Exercise details:
Rewrite the lines from the one with "pose: elev=77.5 azim=318.7" through the one with "Dot at: (284, 265)", changing "dist" to "distance" and keeping everything else the same. Leave the pictures out.

Excerpted data:
○ ○ ○ ○ ○
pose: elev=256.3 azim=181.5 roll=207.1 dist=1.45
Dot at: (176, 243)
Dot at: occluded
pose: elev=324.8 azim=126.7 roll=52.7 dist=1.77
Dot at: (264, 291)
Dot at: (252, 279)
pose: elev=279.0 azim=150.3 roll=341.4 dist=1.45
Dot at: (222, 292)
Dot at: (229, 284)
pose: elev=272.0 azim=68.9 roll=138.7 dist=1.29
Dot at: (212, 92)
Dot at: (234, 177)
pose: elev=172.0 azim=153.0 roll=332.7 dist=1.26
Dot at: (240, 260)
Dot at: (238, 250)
○ ○ ○ ○ ○
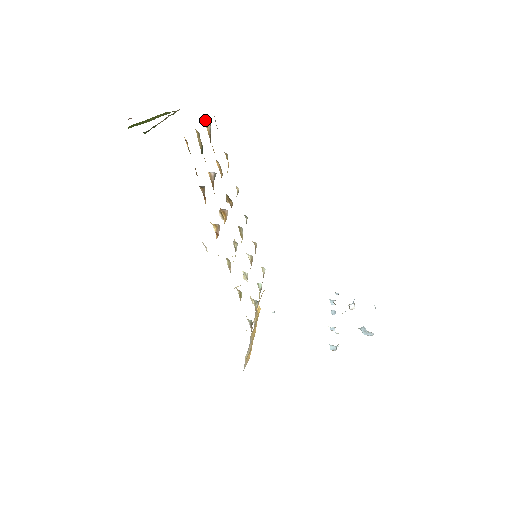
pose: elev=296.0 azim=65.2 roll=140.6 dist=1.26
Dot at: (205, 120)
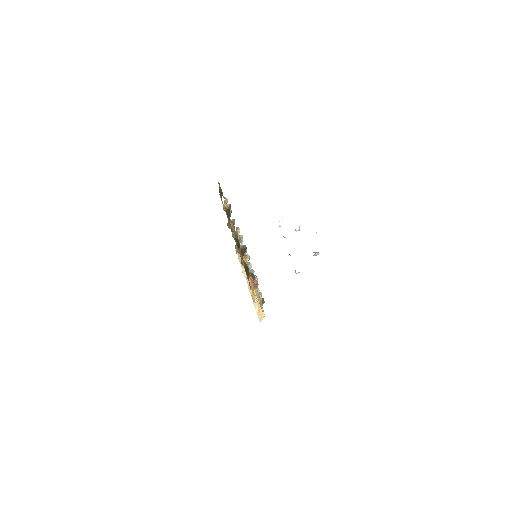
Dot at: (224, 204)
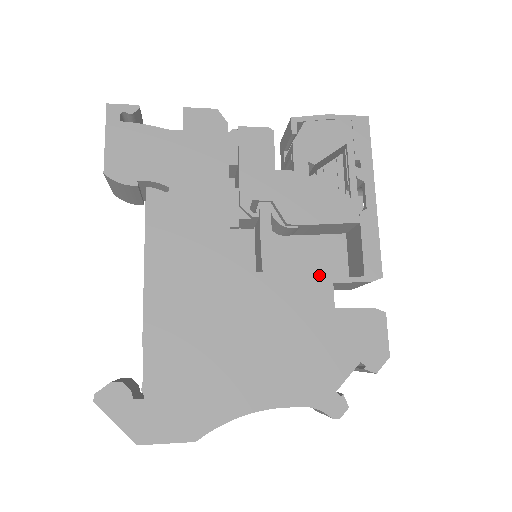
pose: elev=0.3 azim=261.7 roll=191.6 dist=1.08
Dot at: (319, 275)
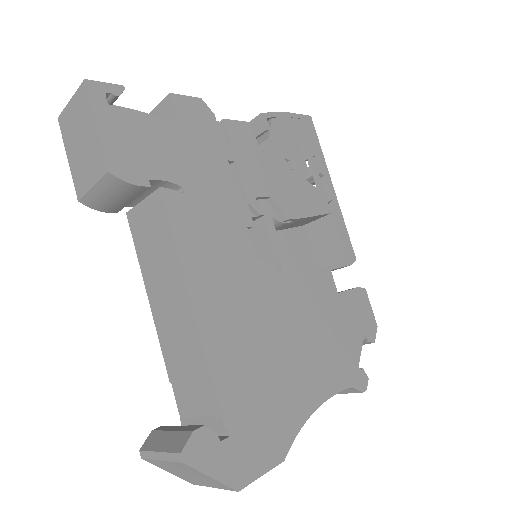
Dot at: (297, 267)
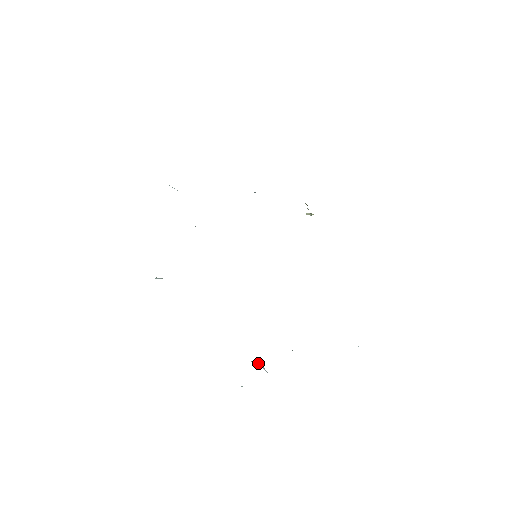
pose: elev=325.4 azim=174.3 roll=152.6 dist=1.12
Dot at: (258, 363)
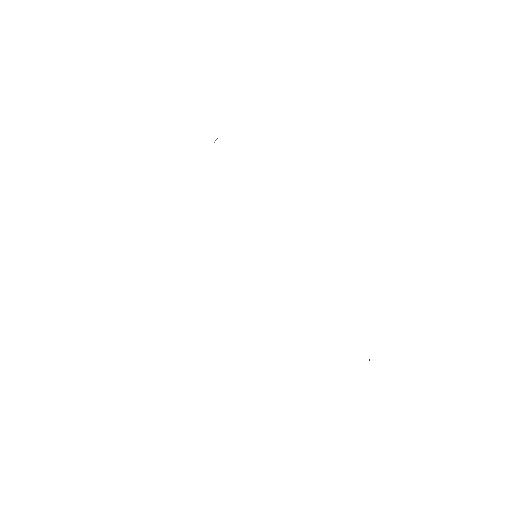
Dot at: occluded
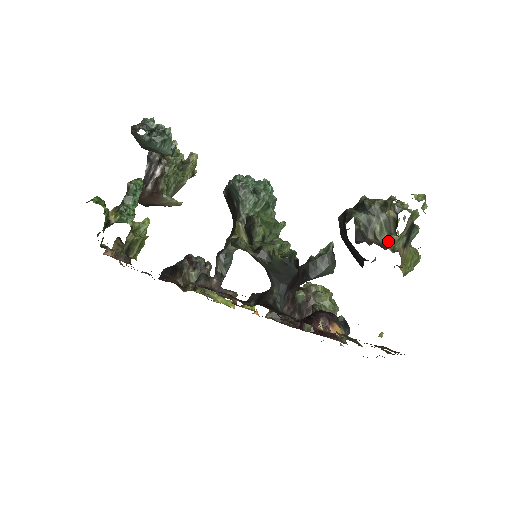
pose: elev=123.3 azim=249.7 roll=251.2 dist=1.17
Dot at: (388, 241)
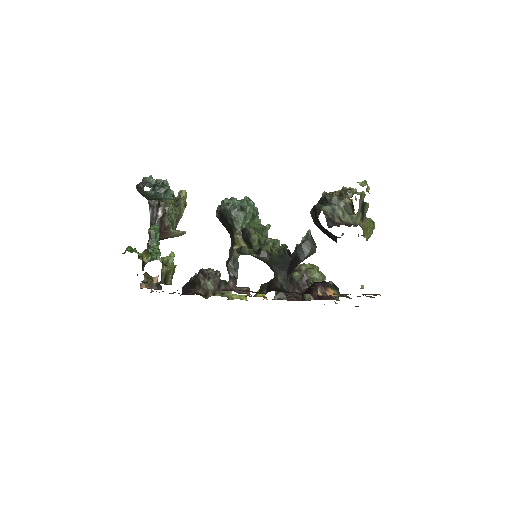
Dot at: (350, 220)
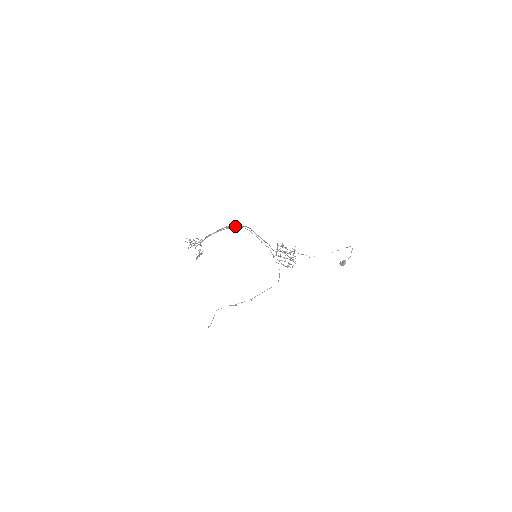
○ ○ ○ ○ ○
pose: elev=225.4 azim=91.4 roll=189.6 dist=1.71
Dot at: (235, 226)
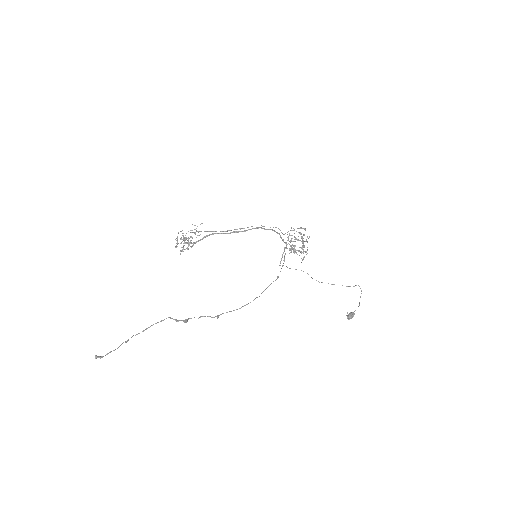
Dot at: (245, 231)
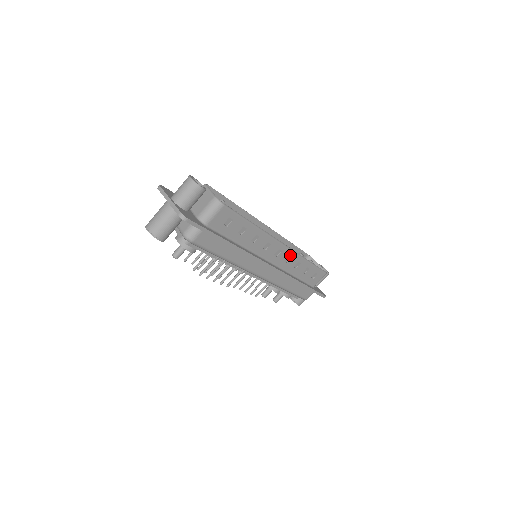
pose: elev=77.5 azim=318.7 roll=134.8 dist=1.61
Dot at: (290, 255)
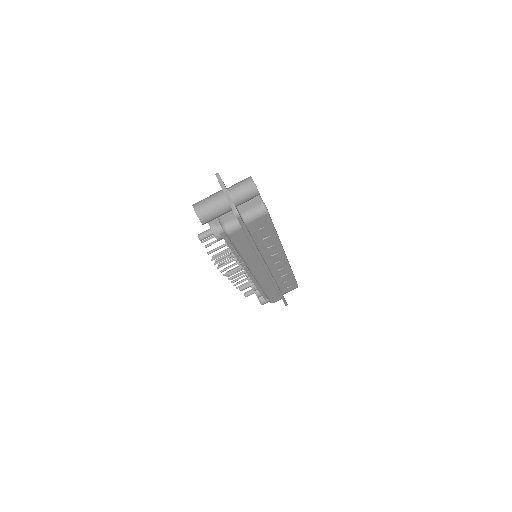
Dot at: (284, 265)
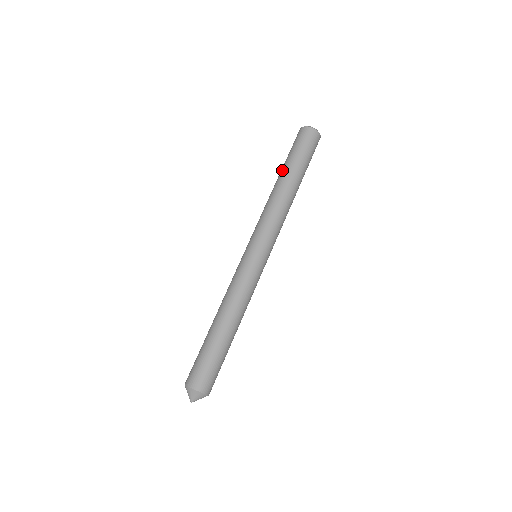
○ ○ ○ ○ ○
Task answer:
pose: elev=77.5 azim=318.7 roll=134.8 distance=1.61
Dot at: (290, 255)
Dot at: (284, 265)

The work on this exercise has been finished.